„Auch wenn ich weiß, dass es bloß eine Puppe ist, geht der Puls bei mir hoch“
Hilfeschreie ertönen hinter der Tür. Student Alexander (9. Semester) stürmt mit seinen Kommilitonen in den Raum. Er weiß nicht, was ihn hinter der Tür erwarten wird. Sein Patient scheint zunächst ansprechbar. Doch plötzlich fällt der Puls, die Atmung setzt aus. Alexander handelt schnell. Er beginnt mit der Herzmassage, während sein Kommilitone die Atemmaske vorbereitet.
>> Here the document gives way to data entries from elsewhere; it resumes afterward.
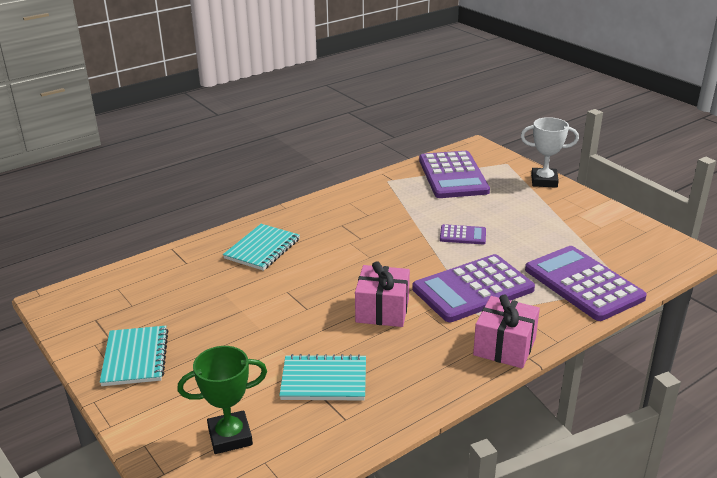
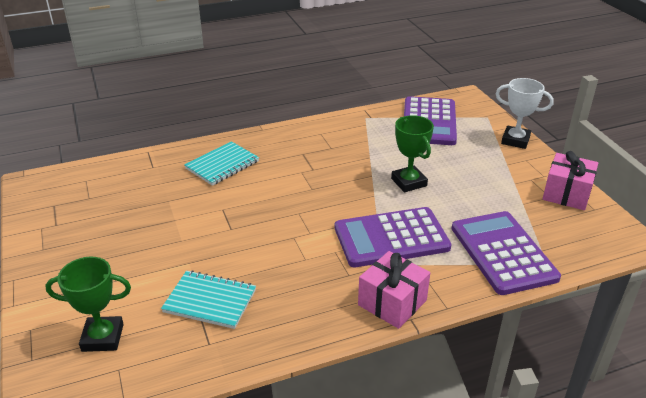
camera: 15 degrees right, 5 degrees up
turquoise notebook [100,326,168,386] -> none
pink gift [355,261,410,327] -> pink gift moved to [543,151,598,210]
purple calculator [440,224,486,244] -> green trophy [391,115,434,192]

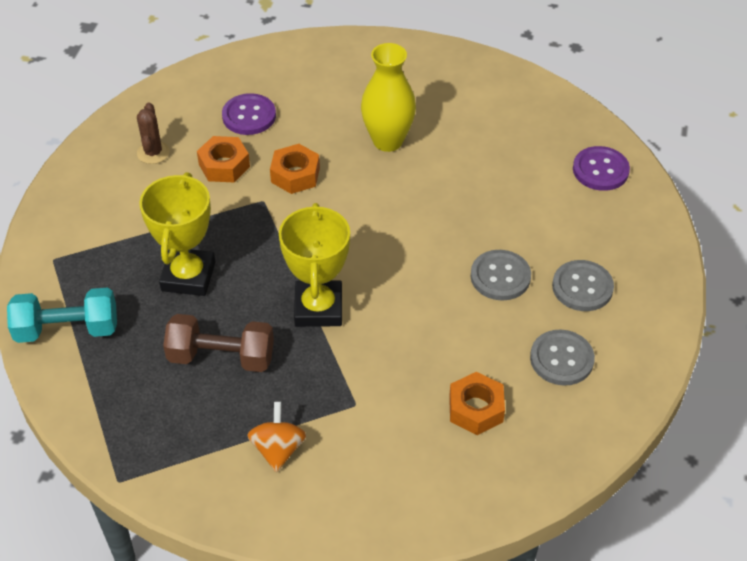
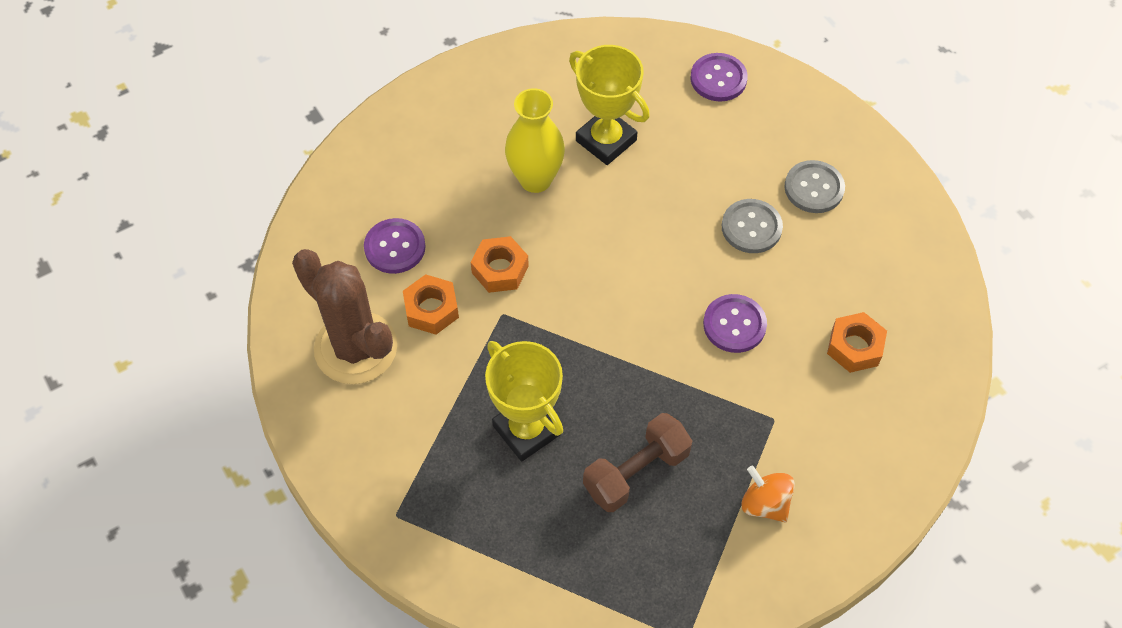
camera: 45 degrees left, 10 degrees up
turquoise dumbbell [7,288,117,343] -> none
brown cactus [137,103,170,164] -> brown cactus [292,249,397,384], size x2.21
yellow trophy [279,203,350,327] -> yellow trophy moved to [569,45,650,165]
grey button [530,330,595,386] -> none
none -> purple button [703,294,767,353]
Es dauert, bis sich Atmung und Puls des Patienten stabilisieren. Doch Alexander ist zufrieden. Er hat alles richtig gemacht. Wäre sein Patient ein Mensch, hätte er ihm wohl das Leben gerettet.
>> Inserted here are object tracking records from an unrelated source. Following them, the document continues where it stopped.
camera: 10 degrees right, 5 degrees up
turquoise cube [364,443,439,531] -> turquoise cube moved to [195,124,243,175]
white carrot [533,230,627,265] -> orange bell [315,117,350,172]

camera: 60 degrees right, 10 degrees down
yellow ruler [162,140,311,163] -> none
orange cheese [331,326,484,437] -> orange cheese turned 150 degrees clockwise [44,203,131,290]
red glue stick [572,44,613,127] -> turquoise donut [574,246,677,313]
Nach der Übung ist Alexander so erschöpft, wie nach einem echten Notfall. Denn die Simulation ist täuschend echt. Die menschengroße Kunststoffpuppe steckt voller Hightech. Sie kann „ja“ und „nein“ sagen, stöhnen und Brechgeräusche von sich geben kann. Zudem lässt sich über eine Fernsteuerung Körperfunktionen der Puppe – hier vor allem Atmung und Puls – direkt ändern. Mitten im Gespräch kann die Puppe so einen plötzlichen Herzschlag erleiden. „Auch wenn ich weiß, dass es bloß eine Puppe ist, geht der Puls bei mir hoch“, erzählt Alexander. Während er mit seinem Patienten allein im Übungsraum war, wurde er von seinen Kommilitonen und seinem Dozenten im Seminarraum eine Etage höher beobachtet. Alle Übungsräume sind mit Kameras ausgestattet und können in die verschiedenen Seminarräume projiziert werden. So ist der Student bei seinem Notfall ganz auf sich allein gestellt und kann dennoch von der Gruppe beobachtet werden.
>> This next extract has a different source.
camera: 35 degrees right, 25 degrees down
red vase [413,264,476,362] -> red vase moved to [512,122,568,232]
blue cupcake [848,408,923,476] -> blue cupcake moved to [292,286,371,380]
Foto: Studenten üben Herzmassage und Beatmun bei einem Notfall


Unfallaufnahme mit atmender Puppe
Die Simulation der Ersten Hilfe ist nur eine von vielen möglichen Übungsszenarien. In anderen Übungsräumen können Geburten, Lungenerkrankungen, Blutabnahmen und sogar Knieoperationen täuschend echt simuliert werden. Das absolute Highlight des neuen Studierendenhauses: Ein Krankenhauszimmer zu ersten Unfallaufnahme. Die Puppe hier ist an echte Krankenhaus-Geräte angeschlossen, atmet und bewegt ihre Lieder. Darüber hinaus reagiert ihr Körper auf Medikamente, die Studenten ihr verabreichen. Über ein Mirkofon aus dem Nebenzimmer kann der Dozent die Puppe zudem sprechen lassen. Allein Puppe und die Ausstattung des gesamten Raumes haben rund 100.000 Euro gekostet.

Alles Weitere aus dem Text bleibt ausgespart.